Отсюда обременительная подозрительность при завязывании отношений, посредством которых он хотел лишь бежать от самого себя и от того, что ему надлежало делать; отсюда укоры самому себе в фальсификациях и обманах. А с другой стороны – постоянная опасность, что сосредоточенность на освобождении сокрытого сокровеннейшего, на реализации «урожая», развернется во встречное движение, в безмерность безвыборного случайного, в безудержную потерянность. Захватывающе убедительно обрисовал он это сам однажды в тональности жалобно-самообвиняющей (Париж, 26 июня 1914):
«… Я же – как тот маленький анемон, который я как-то наблюдал в одном саду в Риме; за день он так широко раскрывался, что не мог закрыться в течение всей ночи. Было жутковато наблюдать его на темном лугу широко раскрытым, продолжающим принимать своей неистово распахнутой чашечкой избыточность ночей над собой. А рядом множество его более умных собратьев, закрывшихся от изобилия в своих тесных границах. Я – точно как он – неизлечимо повернут наружу, потому-то мои распыляемые всему и вся чувства, не спрашивая меня, перебираются и ко всему, мне мешающему. Если это шум, то я открываюсь и становлюсь этим шумом. И поскольку всё, однажды настроенное на возбуждение, захочет быть возбужденным, постольку и я, в сущности, хочу, чтобы мне мешали. И так без конца. Спасаясь от публичности, жизнь во мне уединилась в одном из мест души, пребывая там так, как люди живут во время осады, в лишениях и заботах. Эта жизнь обнаруживает себя, когда вдруг веришь, что пришли лучшие времена, обнаруживает во фрагментах Элегий, в начальных их строках, но вынуждена снова отступать, ибо снаружи всегда одна и та же заброшенность. А между ними – между этим хроническим отравлением внешне-наружным и едва ли уже мною самим достижимым внутренним бытием – собственно жительство тех здоровых чувств, пустых, покинутых, свободных, та необжитая нейтральная зона, чей нейтралитет и делает объяснимым, почему всё добро, получаемое от людей и от природы, неизменно мною проматывается…»
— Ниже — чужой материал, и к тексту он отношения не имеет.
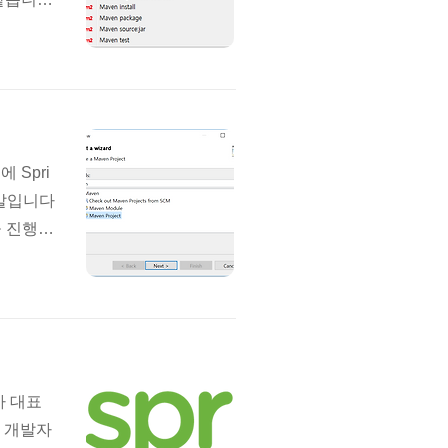
cense
이 부족한
어 이야기
 Spri
는 말입니다
을 진행하
 이미지를
ct를 선
 저는 w
사 대표
 개발자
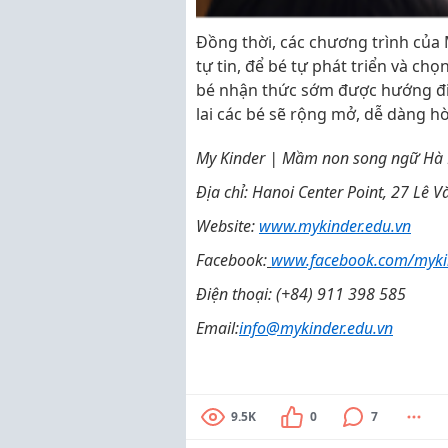
Đồng thời, các chương trình của 
tự tin, để bé tự phát triển và ch
bé nhận thức sớm được hướng đi
lai các bé sẽ rộng mở, dễ dàng h
My Kinder | Mầm non song ngữ Hà 
Địa chỉ: Hanoi Center Point, 27 Lê
Website:
www.mykinder.edu.vn
Facebook:
www.facebook.com/mykin
Điện thoại: (+84) 911 398 585
Email:
info@mykinder.edu.vn
9.5K
0
7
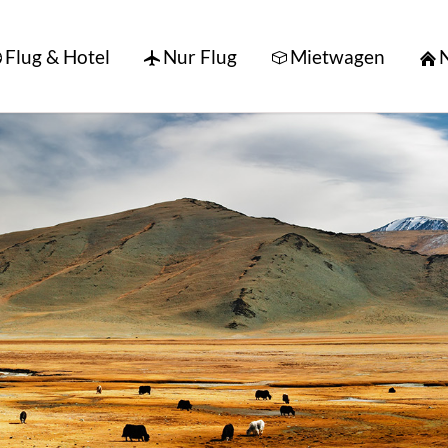
Flug & Hotel
Nur Flug
Mietwagen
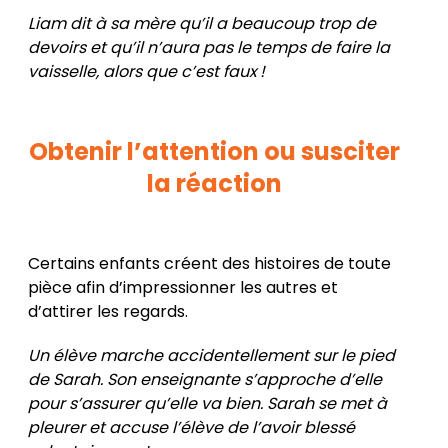
Liam dit à sa mère qu’il a beaucoup trop de
devoirs et qu’il n’aura pas le temps de faire la
vaisselle, alors que c’est faux !
Obtenir l’attention ou susciter
la réaction
Certains enfants créent des histoires de toute
pièce afin d’impressionner les autres et
d’attirer les regards.
Un élève marche accidentellement sur le pied
de Sarah. Son enseignante s’approche d’elle
pour s’assurer qu’elle va bien. Sarah se met à
pleurer et accuse l’élève de l’avoir blessé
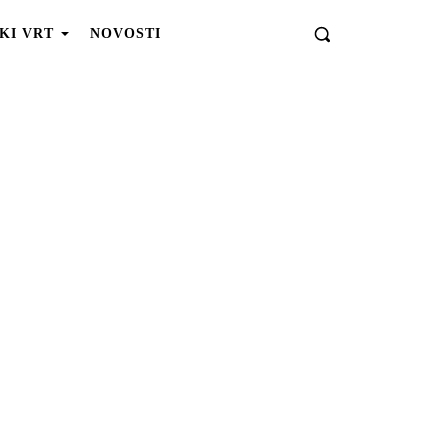
KI VRT
NOVOSTI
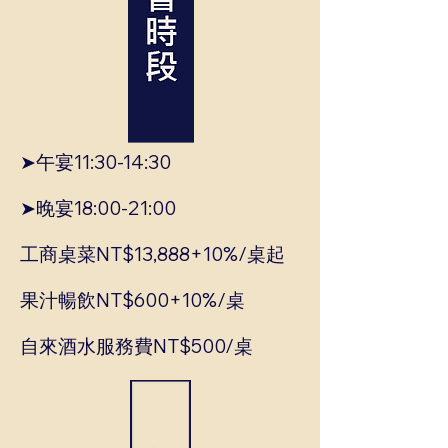
➤午宴11:30-14:30
➤晚宴18:00-21:00
工商桌菜NT$13,888+10%/桌起
果汁暢飲NT$600+10%/桌
自來酒水服務費NT$500/桌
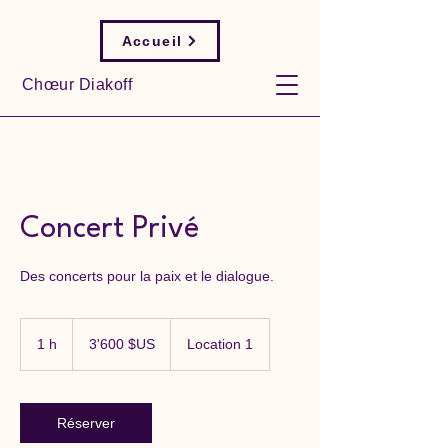
Accueil
Chœur Diakoff
Concert Privé
Des concerts pour la paix et le dialogue.
3'600
dollars
1 h
1
3'600 $US
Location 1
des
États-
Unis
Réserver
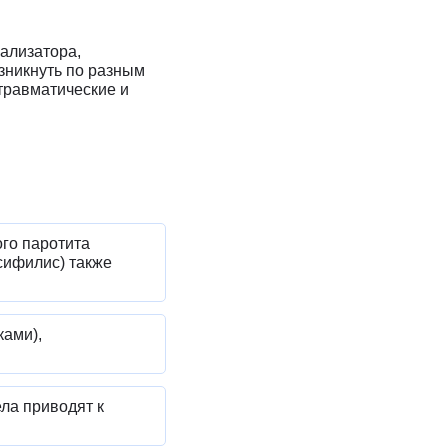
ализатора,
зникнуть по разным
травматические и
ого паротита
сифилис) также
ками),
ла приводят к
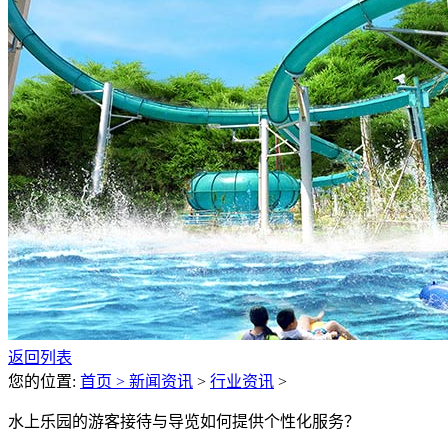
返回列表
您的位置:
首页 >
新闻资讯
>
行业资讯
>
水上乐园的游客接待与导览如何提供个性化服务？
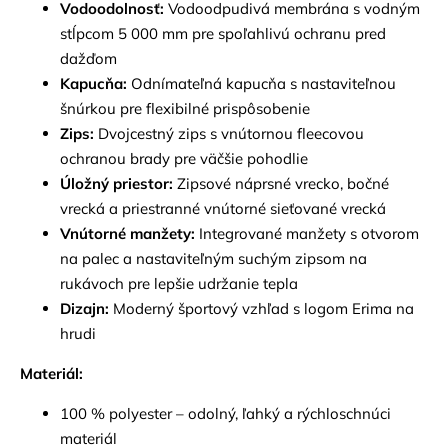
Vodoodolnosť:
Vodoodpudivá membrána s vodným
stĺpcom 5 000 mm pre spoľahlivú ochranu pred
dažďom
Kapucňa:
Odnímateľná kapucňa s nastaviteľnou
šnúrkou pre flexibilné prispôsobenie
Zips:
Dvojcestný zips s vnútornou fleecovou
ochranou brady pre väčšie pohodlie
Úložný priestor:
Zipsové náprsné vrecko, bočné
vrecká a priestranné vnútorné sieťované vrecká
Vnútorné manžety:
Integrované manžety s otvorom
na palec a nastaviteľným suchým zipsom na
rukávoch pre lepšie udržanie tepla
Dizajn:
Moderný športový vzhľad s logom Erima na
hrudi
Materiál:
100 % polyester – odolný, ľahký a rýchloschnúci
materiál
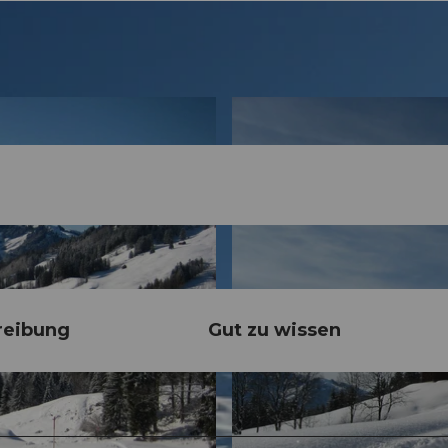
reibung
Gut zu wissen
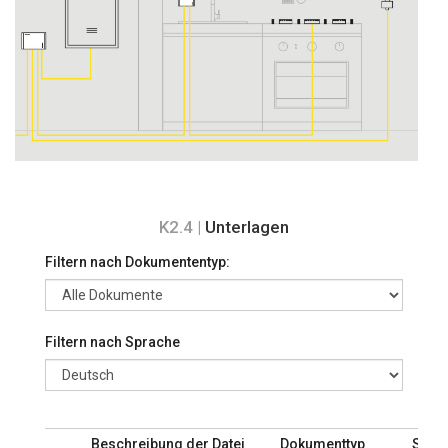
K2.4 |
Unterlagen
Filtern nach Dokumententyp:
Filtern nach Sprache
Beschreibung der Datei
Dokumenttyp
Spra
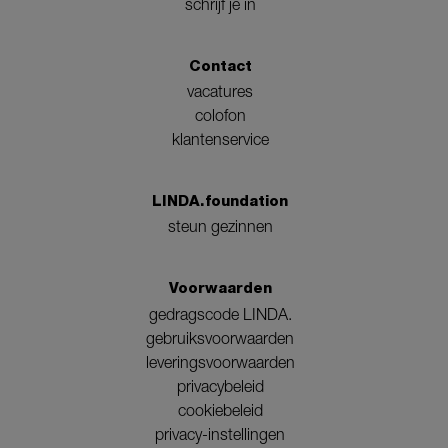
schrijf je in
Contact
vacatures
colofon
klantenservice
LINDA.foundation
steun gezinnen
Voorwaarden
gedragscode LINDA.
gebruiksvoorwaarden
leveringsvoorwaarden
privacybeleid
cookiebeleid
privacy-instellingen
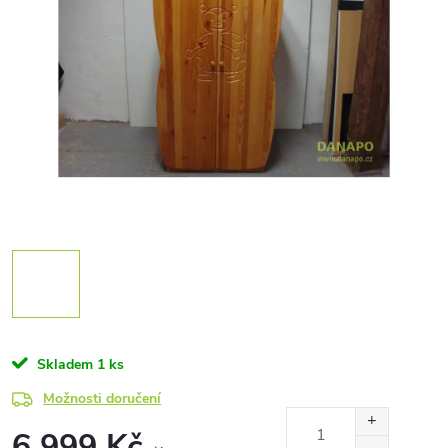
Skladem
1 ks
Možnosti doručení
6 999 Kč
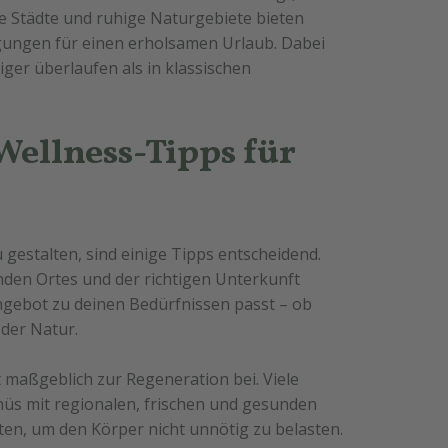
he Städte und ruhige Naturgebiete bieten
ngen für einen erholsamen Urlaub. Dabei
ger überlaufen als in klassischen
Wellness-Tipps für
gestalten, sind einige Tipps entscheidend.
nden Ortes und der richtigen Unterkunft
Angebot zu deinen Bedürfnissen passt – ob
der Natur.
maßgeblich zur Regeneration bei. Viele
nüs mit regionalen, frischen und gesunden
en, um den Körper nicht unnötig zu belasten.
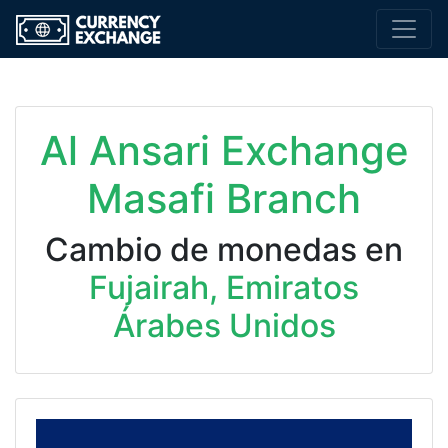
Al Ansari Exchange
Masafi Branch
Cambio de monedas en
Fujairah, Emiratos
Árabes Unidos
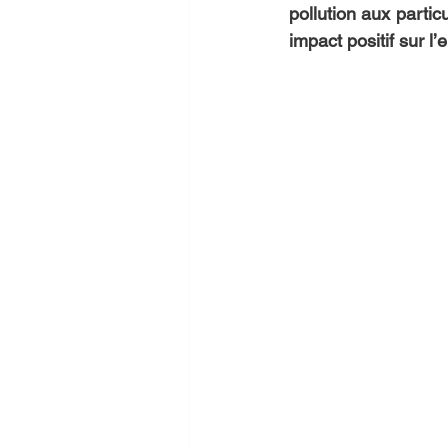
pollution aux particu
impact positif sur l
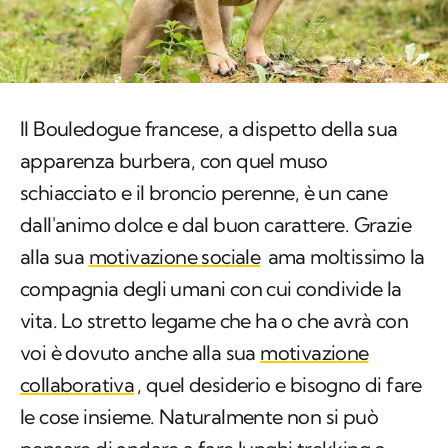
Il Bouledogue francese, a dispetto della sua
apparenza burbera, con quel muso
schiacciato e il broncio perenne, è un cane
dall'animo dolce e dal buon carattere. Grazie
alla sua
motivazione sociale
ama moltissimo la
compagnia degli umani con cui condivide la
vita. Lo stretto legame che ha o che avrà con
voi è dovuto anche alla sua
motivazione
collaborativa
, quel desiderio e bisogno di fare
le cose insieme. Naturalmente non si può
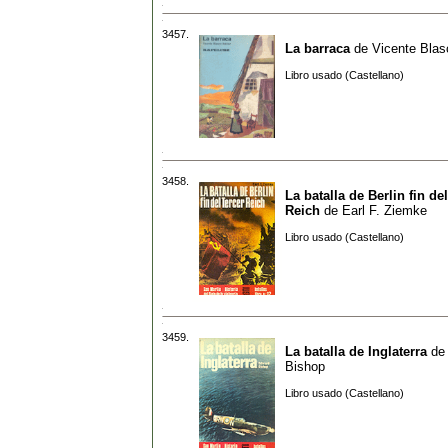
3457.
La barraca
de
Vicente Blas
Libro usado (Castellano)
3458.
La batalla de Berlin fin de
Reich
de
Earl F. Ziemke
Libro usado (Castellano)
3459.
La batalla de Inglaterra
d
Bishop
Libro usado (Castellano)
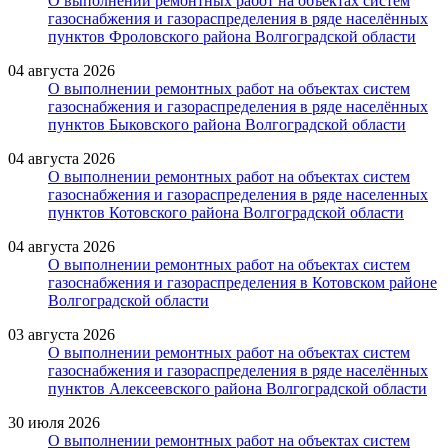
О выполнении ремонтных работ на объектах систем
газоснабжения и газораспределения в ряде населённых
пунктов Фроловского района Волгоградской области
04 августа 2026
О выполнении ремонтных работ на объектах систем
газоснабжения и газораспределения в ряде населённых
пунктов Быковского района Волгоградской области
04 августа 2026
О выполнении ремонтных работ на объектах систем
газоснабжения и газораспределения в ряде населенных
пунктов Котовского района Волгоградской области
04 августа 2026
О выполнении ремонтных работ на объектах систем
газоснабжения и газораспределения в Котовском районе
Волгоградской области
03 августа 2026
О выполнении ремонтных работ на объектах систем
газоснабжения и газораспределения в ряде населённых
пунктов Алексеевского района Волгоградской области
30 июля 2026
О выполнении ремонтных работ на объектах систем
Уже из замка Дуино писал он в январе 1912: «Сколь бы часто ни случалось так, что из своей комнаты я выходил, до известной степени являя собою хаос, снаружи, понятый кем-либо, я восстанавливал равновесие, бывшее, собственно, его равновесием, а в следующий момент, к моему удивлению, я уже высказывал неплохо оформленные вещи, в то время как в моем собственном сознании всё пребывало в полной аморфности».
Во все эти годы его многочисленные дальние путешествия знаменуют вновь и вновь вспыхивающую волю к внешним впечатлениям; Скандинавия, Италия, Франция, Испания, Египет; тяжелее всего отзывались в нем последствия египетского странствия, внутри которого он оказывался порой в ситуациях человечески непереносимых: «… Когда я потерял и место обитания, и самообладание и в конце концов поспевал лишь как тот, кого сбросила взбесившаяся лошадь, и вот он мотается вниз-вверх, болтаясь в стремени». Даже в жанре воспоминаний он не в состоянии принять это с юмором, даже год спустя (замок Дуино, март 1911) роняя такое: «…Это в связи с теми тяжелыми переживаниями, что были у меня в прошлом году и что, как мне кажется, могло травмировать мою душу, и не потому, чтобы это было так уж мучительно, но потому, что в этом была фальшь, не потому, чтобы это переутомило меня, но потому, что это меня деформировало».
Бесконечно характерно для него то, что даже природа посредством живых существ, как ему кажется, порицает его за это: «… Когда в Кайруане, южнее Туниса, на меня кинулась и укусила желтая, местной породы собака (впервые в жизни, и такое поведение собаки, конечно, не случайность), я признал ее правоту, ибо своим способом она дала мне понять, что я был совершенно не прав, не прав в целом».